The instinct to immediately reach for Matplotlib is understandable but premature. Before plotting anything, run a systematic profiling step that answers four questions: What are the shapes and dtypes? How much data is missing, and is the missingness random or structured? What are the ranges and distributions of numeric features? Are there duplicate rows or suspicious constant columns? Libraries like ydata-profiling automate this audit, but doing it manually forces you to develop intuition for each dataset rather than skimming a generated report you may not fully read.

Pay special attention to the relationship between missing values and your target variable. If records with missing income data are disproportionately from low-income users who skipped the field, imputing with the column mean introduces systematic bias. Visualize missingness patterns with a heatmap — columns that are frequently missing together often share a causal reason, which itself is useful signal.

Distributions, Outliers, and the Stories They Tell

A histogram tells you the shape of a distribution; a box plot tells you where the tails are; a violin plot tells you both.

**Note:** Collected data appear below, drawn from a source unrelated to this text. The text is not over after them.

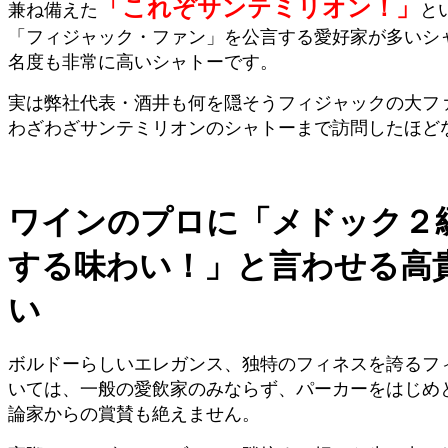
「これぞサンテミリオン！」
兼ね備えた
と
「フィジャック・ファン」を公言する愛好家が多いシ
名度も非常に高いシャトーです。
実は弊社代表・酒井も何を隠そうフィジャックの大フ
わざわざサンテミリオンのシャトーまで訪問したほど
ワインのプロに「メドック２
する味わい！」と言わせる高
い
ボルドーらしいエレガンス、独特のフィネスを誇るフ
いては、一般の愛飲家のみならず、パーカーをはじめ
論家からの賞賛も絶えません。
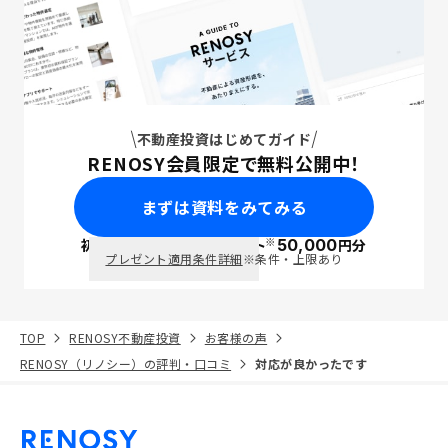
不動産投資はじめてガイド
RENOSY会員限定で無料公開中！
まずは資料をみてみる
※
初回面談で
ポイント
50,000
円分
PayPay
プレゼント適用条件詳細
※条件・上限あり
TOP
RENOSY不動産投資
お客様の声
RENOSY（リノシー）の評判・口コミ
対応が良かったです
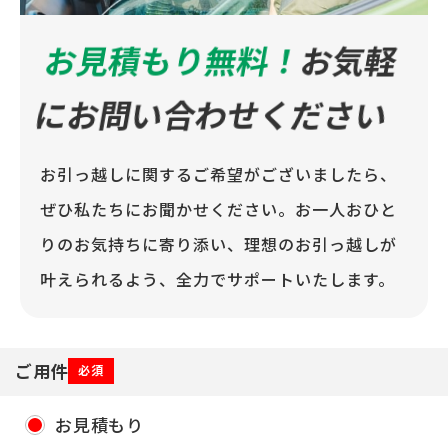
お見積もり無料！
お気軽
にお問い合わせください
お引っ越しに関するご希望がございましたら、
ぜひ私たちにお聞かせください。お一人おひと
りのお気持ちに寄り添い、理想のお引っ越しが
叶えられるよう、全力でサポートいたします。
ご用件
必須
お見積もり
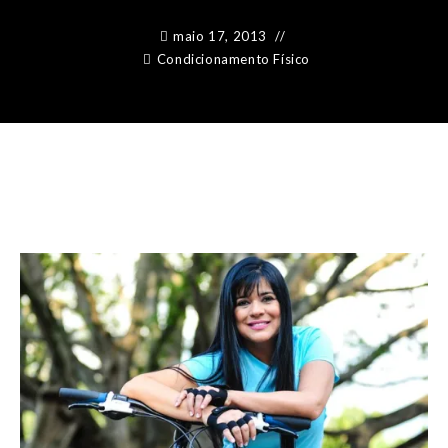
maio 17, 2013
Condicionamento Físico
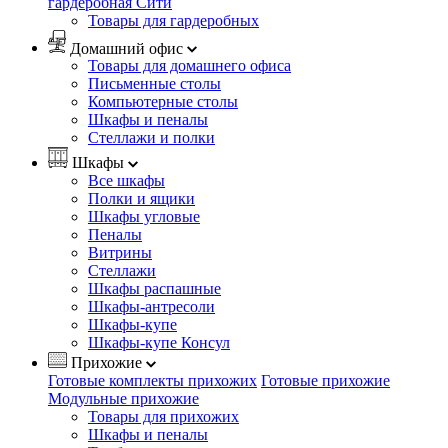
гардеробная Сити
Товары для гардеробных
Домашний офис
Товары для домашнего офиса
Письменные столы
Компьютерные столы
Шкафы и пеналы
Стеллажи и полки
Шкафы
Все шкафы
Полки и ящики
Шкафы угловые
Пеналы
Витрины
Стеллажи
Шкафы распашные
Шкафы-антресоли
Шкафы-купе
Шкафы-купе Консул
Прихожие
Готовые комплекты прихожих
Готовые прихожие
Модульные прихожие
Товары для прихожих
Шкафы и пеналы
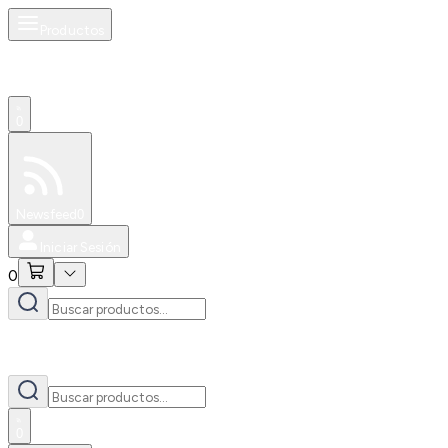
Productos
0
Especiales
Newsfeed
0
Iniciar Sesión
0
0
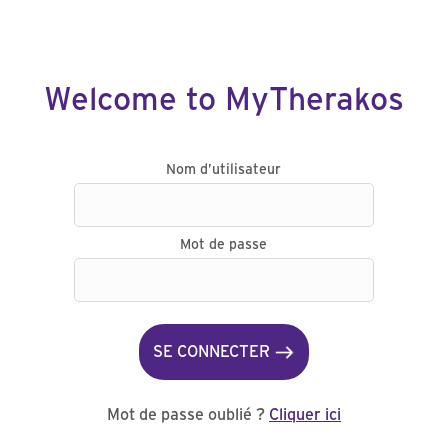
Welcome to MyTherakos
Nom d’utilisateur
Mot de passe
SE CONNECTER
Mot de passe oublié ?
Cliquer ici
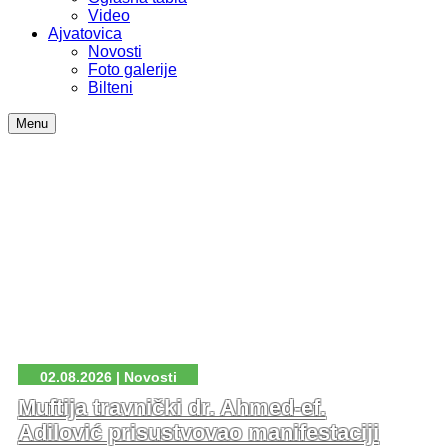
Video
Ajvatovica
Novosti
Foto galerije
Bilteni
Menu
02.08.2026 | Novosti
Muftija travnički dr. Ahmed-ef.
Adilović prisustvovao manifestaciji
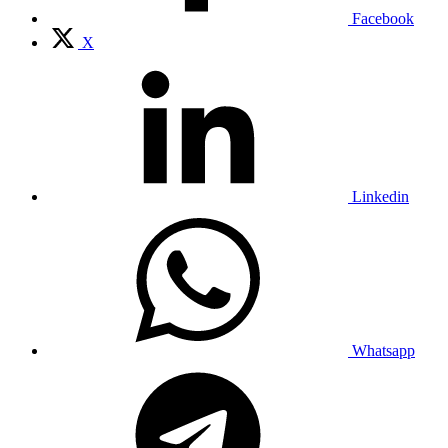
Facebook
X
Linkedin
Whatsapp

Use all three before deciding how to handle outliers. An observation three standard deviations from the mean might be a data entry error, a genuine extreme event, or an important edge case your model must handle correctly. Context determines the answer. For financial data, extreme values are often real — a 10-sigma price move during a flash crash is not noise. For sensor data, a negative temperature reading from a broken thermometer is.

import pandas as pd
import matplotlib.pyplot as plt
import seaborn as sns

def plot_numeric_summary(df: pd.DataFrame, col: str) -> None:
    fig, axes = plt.subplots(1, 3, figsize=(14, 4))
    df[col].hist(bins=50, ax=axes[0]); axes[0].set_title("Histogram")
    df.boxplot(column=col, ax=axes[1]); axes[1].set_title("Box Plot")
    sns.violinplot(y=df[col], ax=axes[2]); axes[2].set_title("Violin Plot")
    fig.suptitle(f"Distribution of {col}")
    plt.tight_layout()
    plt.show()

Feature Relationships and Target Correlation

Once you understand individual features, study how they interact with each other and with your target. A correlation matrix is a good start for numeric features, but Pearson correlation only captures linear relationships — supplement it with Spearman rank correlation and mutual information scores, which detect monotonic and nonlinear dependencies respectively. For categorical features, Cramér’s V measures association strength without assuming ordinality. The goal of EDA is not to find the single best feature but to build a mental model of the data-generating process: which variables move together, which are redundant, and which carry unique predictive signal that the model will rely on.